Federated Learning of Deep Networks using Model Averaging
Venue
Preprint (2016)
Publication Year
2016
Authors
H. Brendan McMahan, Eider Moore, Daniel Ramage, Blaise Aguera y Arcas
BibTeX
Abstract
Modern mobile devices have access to a wealth of data suitable for learning models,
which in turn can greatly improve the user experience on the device. For example,
language models can improve speech recognition and text entry, and image models can
automatically select good photos. However, this rich data is often privacy
sensitive, large in quantity, or both, which may preclude logging to the
data-center and training there using conventional approaches. We advocate an
alternative that leaves the training data distributed on the mobile devices, and
learns a shared model by aggregating locally-computed updates.

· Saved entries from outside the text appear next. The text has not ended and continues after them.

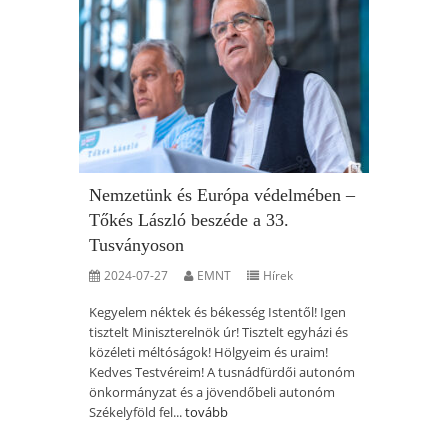
Nemzetünk és Európa védelmében –
Tőkés László beszéde a 33.
Tusványoson
2024-07-27
EMNT
Hírek
Kegyelem néktek és békesség Istentől! Igen
tisztelt Miniszterelnök úr! Tisztelt egyházi és
közéleti méltóságok! Hölgyeim és uraim!
Kedves Testvéreim! A tusnádfürdői autonóm
önkormányzat és a jövendőbeli autonóm
Székelyföld fel...
tovább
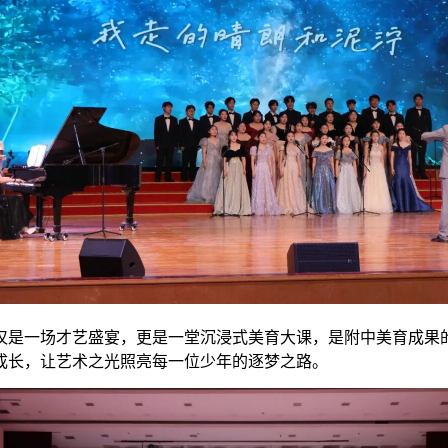
仅是一场才艺盛宴，更是一堂沉浸式美育大课，是附中美育成果
成长，让艺术之光照亮每一位少年的逐梦之路。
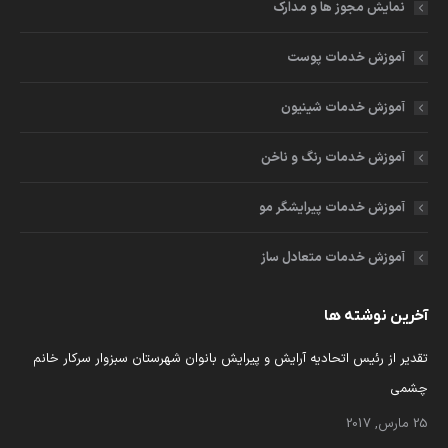
نمایش مجوز ها و مدارک
در
در
در
در
پنجره
پنجره
پنجره
پنجره
آموزش خدمات پوست
جدید
جدید
جدید
جدید
آموزش خدمات شینیون
آموزش خدمات رنگ و ناخن
آموزش خدمات پیرایشگر مو
آموزش خدمات متعادل ساز
آخرین نوشته ها
تقدیر از رئیس اتحادیه آرایش و پیرایش بانوان شهرستان سبزوار سرکار خانم
چشمی
25 مارس, 2017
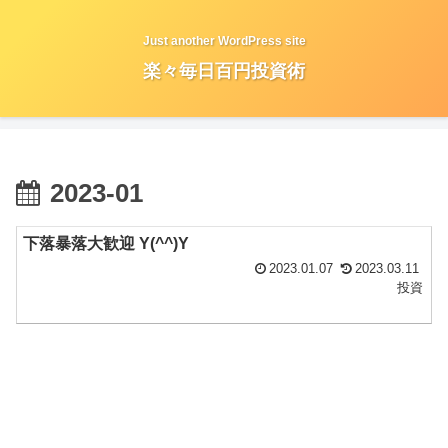
Just another WordPress site
楽々毎日百円投資術
2023-01
下落暴落大歓迎 Y(^^)Y
2023.01.07
2023.03.11
投資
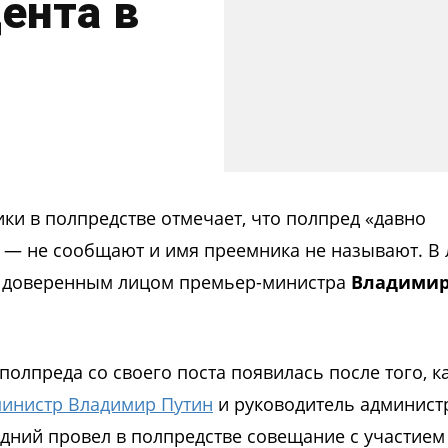
ента в
ки в полпредстве отмечает, что полпред «давно
ос — не сообщают и имя преемника не называют. В
ее доверенным лицом премьер-министра
Владими
олпреда со своего поста появилась после того, к
министр Владимир Путин
и руководитель админист
дний провел в полпредстве совещание с участием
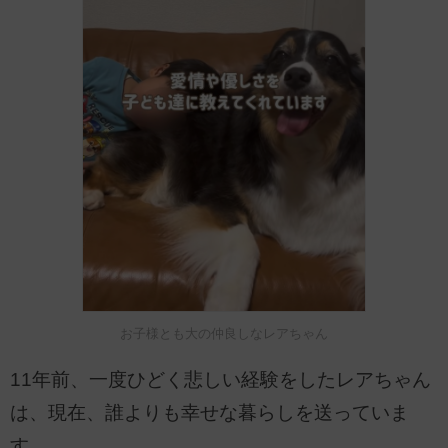
お子様とも大の仲良しなレアちゃん
11年前、一度ひどく悲しい経験をしたレアちゃん
は、現在、誰よりも幸せな暮らしを送っていま
す。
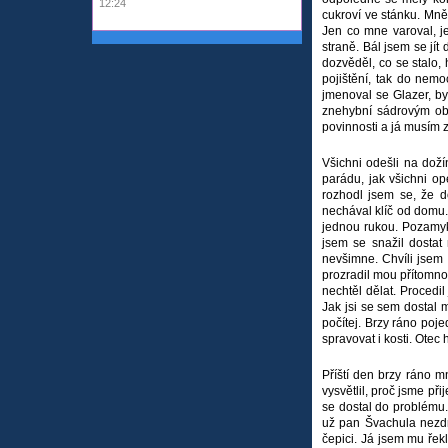
12:24
cukroví ve stánku. Mně
Jen co mne varoval, j
straně. Bál jsem se jít
dozvěděl, co se stalo, 
pojištění, tak do nemo
jmenoval se Glazer, by
znehybní sádrovým obv
povinnosti a já musím 
Všichni odešli na doží
parádu, jak všichni o
rozhodl jsem se, že 
nechával klíč od domu.
jednou rukou. Pozamyk
jsem se snažil dostat
nevšimne. Chvíli jsem 
prozradil mou přítomnos
nechtěl dělat. Procedil
Jak jsi se sem dostal
počítej. Brzy ráno poje
spravovat i kosti. Otec
Příští den brzy ráno m
vysvětlil, proč jsme př
se dostal do problému.
už pan Švachula nezdrá
čepici. Já jsem mu řek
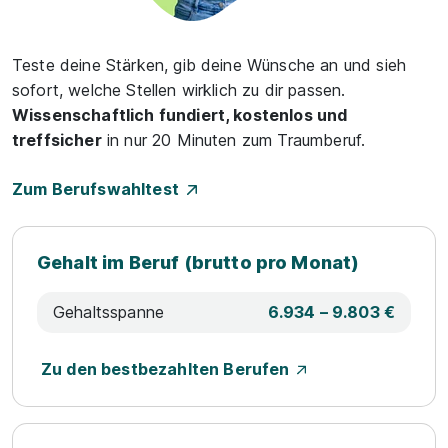
Teste deine Stärken, gib deine Wünsche an und sieh
sofort, welche Stellen wirklich zu dir passen.
Wissenschaftlich fundiert, kostenlos und
treffsicher
in nur 20 Minuten zum Traumberuf.
Zum Berufswahltest
Gehalt im Beruf (brutto pro Monat)
Gehaltsspanne
6.934 – 9.803 €
Zu den bestbezahlten Berufen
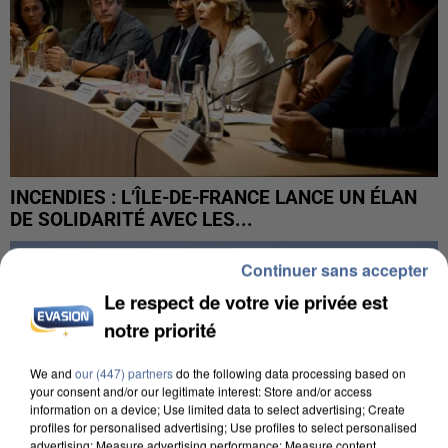
INCENDIES : L’ÎLE-DE-FRANCE LANCE UN ÉLAN
DE SOLIDARITÉ AVEC LES...
Continuer sans accepter
Le respect de votre vie privée est
notre priorité
We and
our (447) partners
do the following data processing based on
your consent and/or our legitimate interest: Store and/or access
information on a device; Use limited data to select advertising; Create
profiles for personalised advertising; Use profiles to select personalised
advertising; Measure advertising performance; Measure content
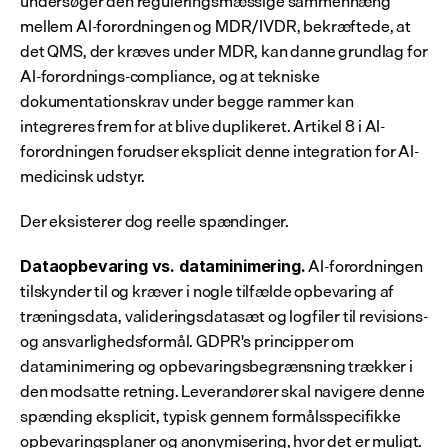
undersøger den reguleringsmæssige sammenhæng 
mellem AI-forordningen og MDR/IVDR, bekræftede, at 
det QMS, der kræves under MDR, kan danne grundlag for 
AI-forordnings-compliance, og at tekniske 
dokumentationskrav under begge rammer kan 
integreres frem for at blive duplikeret. Artikel 8 i AI-
forordningen forudser eksplicit denne integration for AI-
medicinsk udstyr.
Der eksisterer dog reelle spændinger.
 AI-forordningen 
Dataopbevaring vs. dataminimering.
tilskynder til og kræver i nogle tilfælde opbevaring af 
træningsdata, valideringsdatasæt og logfiler til revisions- 
og ansvarlighedsformål. GDPR's principper om 
dataminimering og opbevaringsbegrænsning trækker i 
den modsatte retning. Leverandører skal navigere denne 
spænding eksplicit, typisk gennem formålsspecifikke 
opbevaringsplaner og anonymisering, hvor det er muligt.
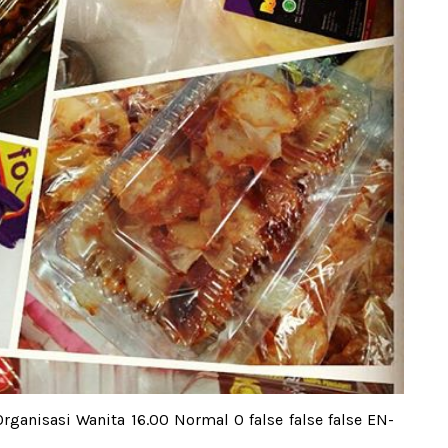
anisasi Wanita 16.00 Normal 0 false false false EN-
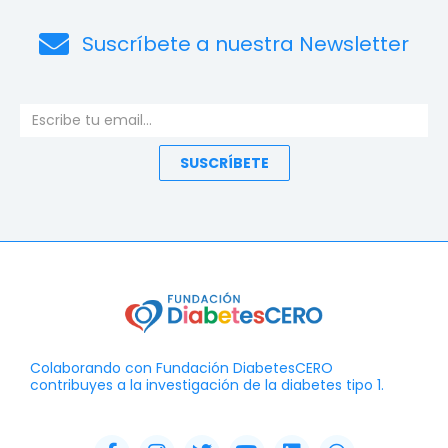
Suscríbete a nuestra Newsletter
Email
SUSCRÍBETE
Colaborando con Fundación DiabetesCERO
contribuyes a la investigación de la diabetes tipo 1.
F
I
T
Y
L
W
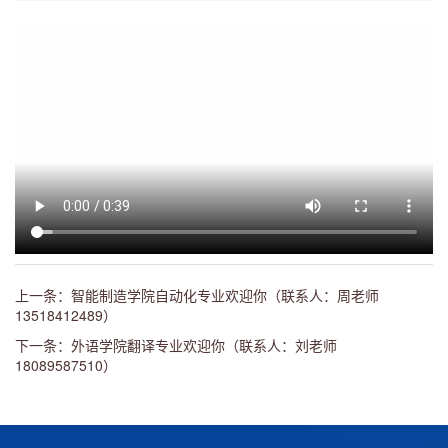
上一条：智能制造学院自动化专业欢迎你（联系人：周老师
13518412489）
下一条：外语学院翻译专业欢迎你（联系人：刘老师
18089587510）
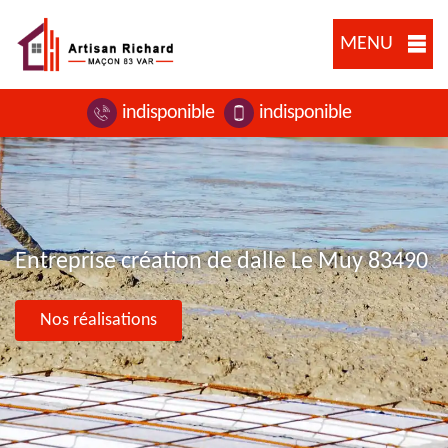
MENU
indisponible
indisponible
Entreprise création de dalle Le Muy 83490
Nos réalisations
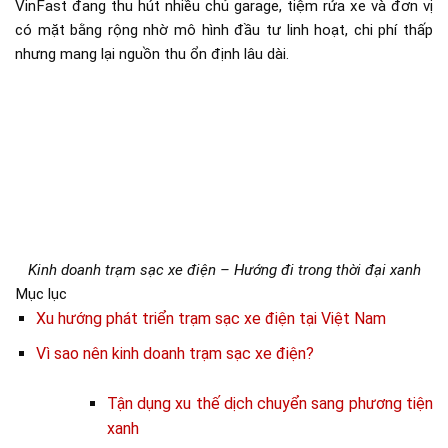
VinFast đang thu hút nhiều chủ garage, tiệm rửa xe và đơn vị
có mặt bằng rộng nhờ mô hình đầu tư linh hoạt, chi phí thấp
nhưng mang lại nguồn thu ổn định lâu dài.
Kinh doanh trạm sạc xe điện – Hướng đi trong thời đại xanh
Mục lục
Xu hướng phát triển trạm sạc xe điện tại Việt Nam
Vì sao nên kinh doanh trạm sạc xe điện?
Tận dụng xu thế dịch chuyển sang phương tiện
xanh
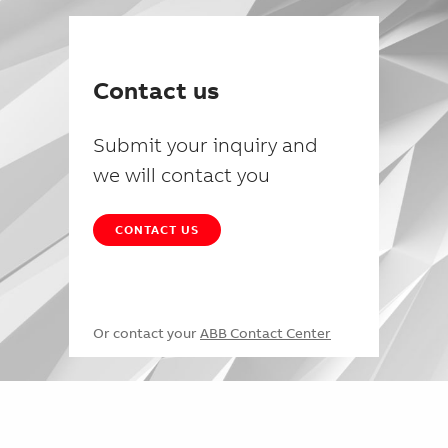
Contact us
Submit your inquiry and
we will contact you
CONTACT US
Or contact your
ABB Contact Center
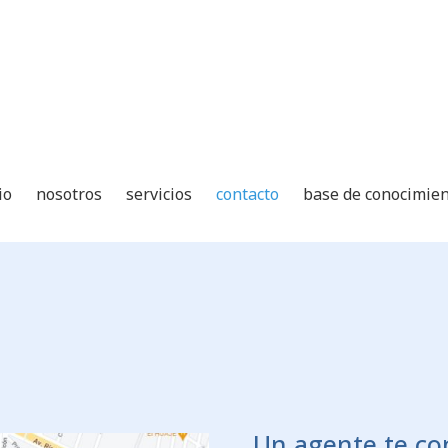
io
nosotros
servicios
contacto
base de conocimie
Un agente te co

We term this
decentralized approach Federated Learning. We present a practical method for the
federated learning of deep networks that proves robust to the unbalanced and
non-IID data distributions that naturally arise. This method allows high-quality
models to be trained in relatively few rounds of communication, the principal
constraint for federated learning. The key insight is that despite the non-convex
loss functions we optimize, parameter averaging over updates from multiple clients
produces surprisingly good results, for example decreasing the communication needed
to train an LSTM language model by two orders of magnitude.